**ACTIVITY**
For this exercise, write out only the lines of the entries below from the one with "Word monitor of lesgever" up to and including the one with "изоляции, очень рискованная затея.", exactly as they are. Pictures stay out.

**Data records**
┄┄┄┄┄┄┄┄┄┄┄┄┄┄┄┄┄┄┄┄

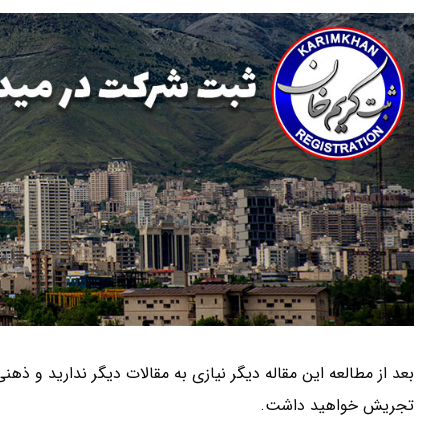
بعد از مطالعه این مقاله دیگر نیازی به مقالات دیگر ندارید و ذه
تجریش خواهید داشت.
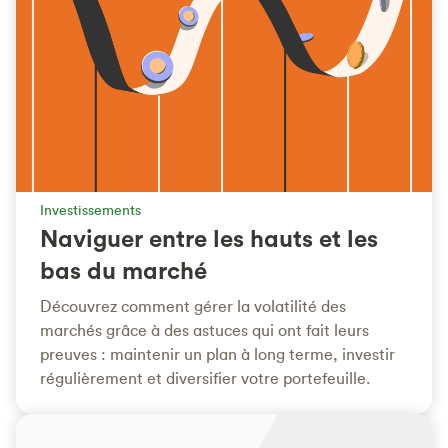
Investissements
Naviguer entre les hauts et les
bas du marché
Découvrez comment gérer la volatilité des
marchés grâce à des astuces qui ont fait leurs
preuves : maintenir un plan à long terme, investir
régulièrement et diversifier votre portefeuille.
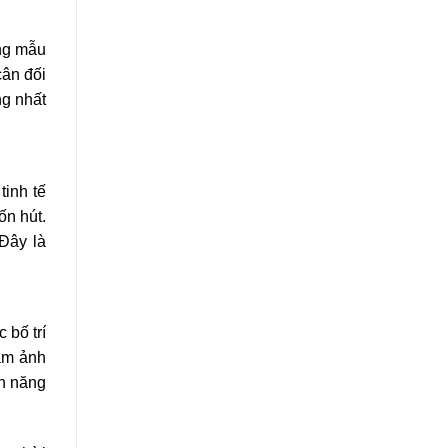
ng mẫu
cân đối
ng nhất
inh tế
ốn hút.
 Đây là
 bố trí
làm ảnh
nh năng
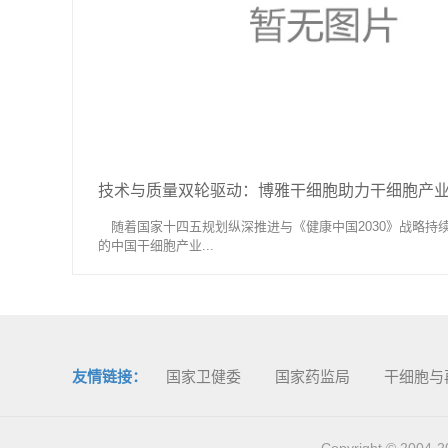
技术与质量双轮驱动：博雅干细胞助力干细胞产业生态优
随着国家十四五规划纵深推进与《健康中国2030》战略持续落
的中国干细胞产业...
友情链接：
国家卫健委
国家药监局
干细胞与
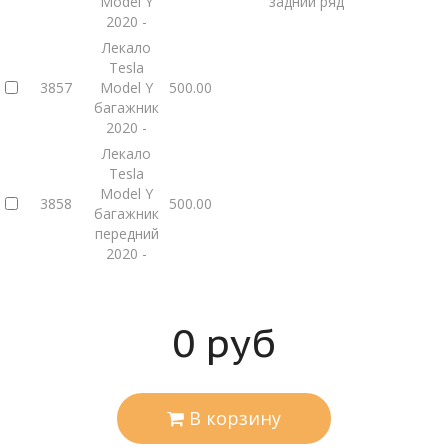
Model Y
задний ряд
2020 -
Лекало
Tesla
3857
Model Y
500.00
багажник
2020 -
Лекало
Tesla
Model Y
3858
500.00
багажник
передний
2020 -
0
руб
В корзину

┄┄┄┄┄┄┄┄┄┄┄┄┄┄┄┄┄┄┄┄

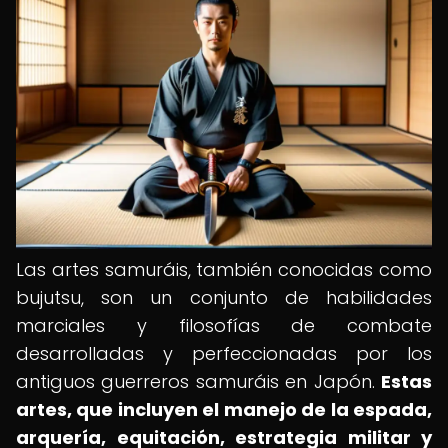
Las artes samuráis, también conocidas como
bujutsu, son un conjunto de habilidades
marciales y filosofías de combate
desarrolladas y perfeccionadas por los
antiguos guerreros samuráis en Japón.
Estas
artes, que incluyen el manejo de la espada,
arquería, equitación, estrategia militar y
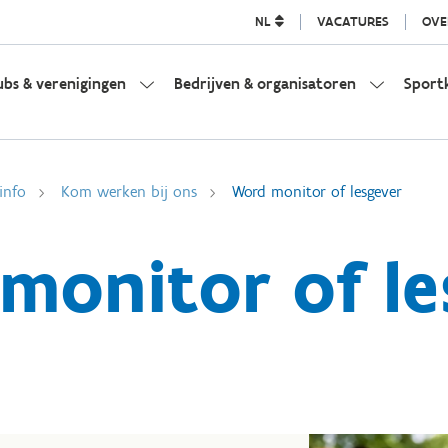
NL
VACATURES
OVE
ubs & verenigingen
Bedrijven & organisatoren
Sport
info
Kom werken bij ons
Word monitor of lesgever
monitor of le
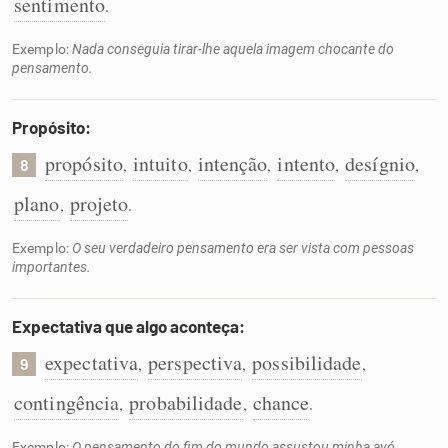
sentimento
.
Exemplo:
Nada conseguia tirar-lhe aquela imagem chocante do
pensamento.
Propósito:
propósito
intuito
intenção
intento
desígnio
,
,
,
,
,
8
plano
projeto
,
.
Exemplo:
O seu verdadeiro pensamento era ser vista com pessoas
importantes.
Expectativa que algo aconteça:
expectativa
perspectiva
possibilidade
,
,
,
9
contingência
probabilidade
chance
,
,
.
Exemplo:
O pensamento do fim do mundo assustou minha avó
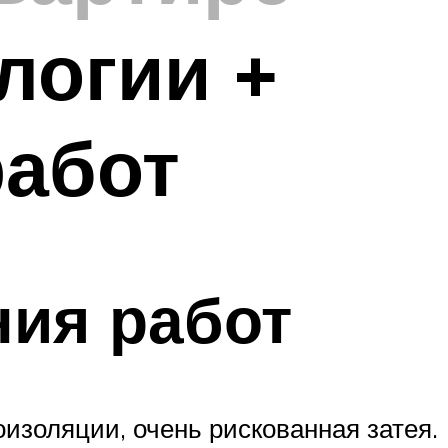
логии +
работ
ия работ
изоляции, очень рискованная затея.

┄┄┄┄┄┄┄┄┄┄┄┄┄┄┄┄┄┄┄┄

**PROBLEM SOLUTION**
Word monitor of lesgever
monitor of le
sentimento
.
Exemplo:
Nada conseguia tirar-lhe aquela imagem chocante do
pensamento.
Propósito:
propósito
intuito
intenção
intento
desígnio
,
,
,
,
,
8
plano
projeto
,
.
Exemplo:
O seu verdadeiro pensamento era ser vista com pessoas
importantes.
Expectativa que algo aconteça:
expectativa
perspectiva
possibilidade
,
,
,
9
contingência
probabilidade
chance
,
,
.
Exemplo:
O pensamento do fim do mundo assustou minha avó
логии +
работ
ия работ
изоляции, очень рискованная затея.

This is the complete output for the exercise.